Directives -
**1)** In the C++ tutorial text, what is the class that holds the object called?
**2)** Print the part of the C++ tutorial text starting at "It has the following" and ending at "the container class)".

In C++, two fundamental concepts are inheritance and composition, which define relationships between classes. However, they serve different purposes and have distinct impacts on the structure and design of a program.

In this tutorial, you will explore the concepts of containership and inheritance in C++. Prior to delving into their distinctions, it is essential to understand both containership and inheritance along with their respective syntax, characteristics, and illustrative instances.

What is the Containership?

Creating instances of a class within another class is commonly referred to as composition or containership. The class that is being used is often referred to as the "contained" or "component" class, whereas the class that holds the object is known as the "container" or "composite" class.

Syntax:

It has the following syntax:

Example

class ComponentClass
{
    // ... (attributes and methods of the component class)
};
class ContainerClass
{
private:
    ComponentClass componentObject; // Composition: Container has a Component
    // ... (other members and methods of the container class)
};

Parameters:

  • ComponentClass: ComponentClass represents a component which has its collection of properties and functions. It contains a particular feature or action.
  • ContainerClass: ContainerClass represents the composition of the class, which demonstrates the presence of a ComponentClass object as a private member ( componentObject ).
  • Features of the Containership:

There are several features of the containership in C++. Some main features of the containership are as follows:

  • Has-A Relationship: A "has-a" relationship between classes is represented by a containership. One of the container class members is an object from another class.
  • Code Reusability: It encourages code reusability by allowing a class use another class's functionality without dealing with inheritance's complexities.
  • Flexibility: It offers more flexibility to alter the system's behaviour while running. It is possible to create and replace objects dynamically.
  • Control: The lifetime and initialization of the enclosed class object are directly under the power of the container class.
  • No Automatic Upcasting: No implicit type hierarchy is created, and there is no automatic upcasting.
  • Example:

Let's consider an example to demonstrate the concept of Containership in C++.

Example

#include <iostream>
#include <string>
// Car class
class Car {
public:
    Car(std::string model) : model(model) {}
    void start() {
        std::cout << "Car " << model << " started." << std::endl;
    }
    void stop() {
        std::cout << "Car " << model << " stopped." << std::endl;
    }
private:
    std::string model;
};
// Driver class containing a Car object
class Driver {
public:
    Driver(std::string name, std::string carModel) : name(name), car(carModel) {}
    void drive() {
        std::cout << name << " is driving." << std::endl;
        car.start();
    }
    void park() {
        car.stop();
        std::cout << name << " parked the car." << std::endl;
    }
private:
    std::string name;
    Car car;
};
int main() {
    // Creating a Driver object with a Car
    Driver john("John", "Sedan");
    // John drives and parks the Car
    john.drive();
    john.park();
    return 0;
}

Output:

Output

John is driving.
Car Sedan started.
Car Sedan stopped.
John parked the Car.

Explanation:

  • In this example, the Car class represents a simple car with a model. It has a constructor that initializes the model of the Car.
  • It has two member functions, start and stop , which print messages indicating that the Car has started or stopped. The Driver class represents a driver with a name and driving a car.
  • After that, it has a constructor that takes the driver's name and the model of the Car, and it initializes a Car object named Car.

Raw data -
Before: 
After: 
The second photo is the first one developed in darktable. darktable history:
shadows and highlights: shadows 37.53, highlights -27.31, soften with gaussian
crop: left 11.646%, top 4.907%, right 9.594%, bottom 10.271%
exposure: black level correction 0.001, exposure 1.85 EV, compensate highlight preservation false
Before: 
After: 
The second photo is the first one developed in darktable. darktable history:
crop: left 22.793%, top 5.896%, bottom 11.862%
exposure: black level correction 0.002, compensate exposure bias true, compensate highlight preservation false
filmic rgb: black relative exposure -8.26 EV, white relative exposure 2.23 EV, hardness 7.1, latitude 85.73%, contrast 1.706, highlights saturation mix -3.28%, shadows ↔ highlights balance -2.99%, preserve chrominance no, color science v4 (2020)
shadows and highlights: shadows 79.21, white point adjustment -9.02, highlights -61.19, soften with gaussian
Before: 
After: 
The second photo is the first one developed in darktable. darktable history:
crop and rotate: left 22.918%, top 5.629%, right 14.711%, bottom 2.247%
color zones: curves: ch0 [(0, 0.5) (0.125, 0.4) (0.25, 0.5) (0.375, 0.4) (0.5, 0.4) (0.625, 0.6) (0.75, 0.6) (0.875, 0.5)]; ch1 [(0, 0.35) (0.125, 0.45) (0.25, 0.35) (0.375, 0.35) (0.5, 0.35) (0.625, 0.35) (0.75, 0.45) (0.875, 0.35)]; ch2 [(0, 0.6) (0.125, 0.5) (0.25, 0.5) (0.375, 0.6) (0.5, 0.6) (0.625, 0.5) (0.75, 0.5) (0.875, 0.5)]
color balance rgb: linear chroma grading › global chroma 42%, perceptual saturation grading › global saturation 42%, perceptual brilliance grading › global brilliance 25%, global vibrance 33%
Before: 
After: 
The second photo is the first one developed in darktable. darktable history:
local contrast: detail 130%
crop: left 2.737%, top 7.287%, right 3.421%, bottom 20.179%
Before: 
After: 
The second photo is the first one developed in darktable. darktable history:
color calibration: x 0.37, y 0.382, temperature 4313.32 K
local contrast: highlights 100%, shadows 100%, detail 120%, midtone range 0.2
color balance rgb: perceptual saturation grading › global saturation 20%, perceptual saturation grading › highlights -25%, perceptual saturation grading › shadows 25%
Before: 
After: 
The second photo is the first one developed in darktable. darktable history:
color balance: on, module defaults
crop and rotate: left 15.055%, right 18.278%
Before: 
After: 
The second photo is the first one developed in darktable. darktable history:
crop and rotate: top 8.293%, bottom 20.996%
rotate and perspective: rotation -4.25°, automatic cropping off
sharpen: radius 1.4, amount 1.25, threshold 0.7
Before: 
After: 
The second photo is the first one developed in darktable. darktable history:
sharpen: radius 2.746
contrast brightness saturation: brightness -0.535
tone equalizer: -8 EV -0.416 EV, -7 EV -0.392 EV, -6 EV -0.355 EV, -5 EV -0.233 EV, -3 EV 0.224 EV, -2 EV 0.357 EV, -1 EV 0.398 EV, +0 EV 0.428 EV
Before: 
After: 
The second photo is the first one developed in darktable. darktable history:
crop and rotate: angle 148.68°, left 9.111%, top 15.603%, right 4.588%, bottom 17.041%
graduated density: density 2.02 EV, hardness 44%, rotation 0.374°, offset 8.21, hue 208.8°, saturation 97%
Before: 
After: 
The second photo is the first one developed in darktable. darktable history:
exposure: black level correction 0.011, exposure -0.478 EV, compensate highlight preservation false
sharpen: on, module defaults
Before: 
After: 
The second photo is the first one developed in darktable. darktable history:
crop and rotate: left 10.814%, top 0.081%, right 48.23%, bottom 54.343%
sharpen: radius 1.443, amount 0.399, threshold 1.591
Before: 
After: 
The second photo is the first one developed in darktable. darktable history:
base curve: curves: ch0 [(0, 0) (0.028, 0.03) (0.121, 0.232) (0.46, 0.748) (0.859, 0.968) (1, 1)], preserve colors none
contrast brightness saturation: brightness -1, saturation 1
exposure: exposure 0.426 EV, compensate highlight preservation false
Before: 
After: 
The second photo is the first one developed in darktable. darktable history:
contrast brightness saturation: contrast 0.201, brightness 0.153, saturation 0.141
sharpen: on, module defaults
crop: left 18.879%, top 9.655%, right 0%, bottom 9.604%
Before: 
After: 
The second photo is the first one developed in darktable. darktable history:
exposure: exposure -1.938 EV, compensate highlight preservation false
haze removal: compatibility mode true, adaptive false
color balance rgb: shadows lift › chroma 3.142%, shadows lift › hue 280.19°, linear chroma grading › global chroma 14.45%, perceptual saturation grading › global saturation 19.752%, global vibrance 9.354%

Solved problems -
**1)** The "container" or "composite" class.

**2)**
It has the following syntax:

Example

class ComponentClass
{
    // ... (attributes and methods of the component class)
};
class ContainerClass
{
private:
    ComponentClass componentObject; // Composition: Container has a Component
    // ... (other members and methods of the container class)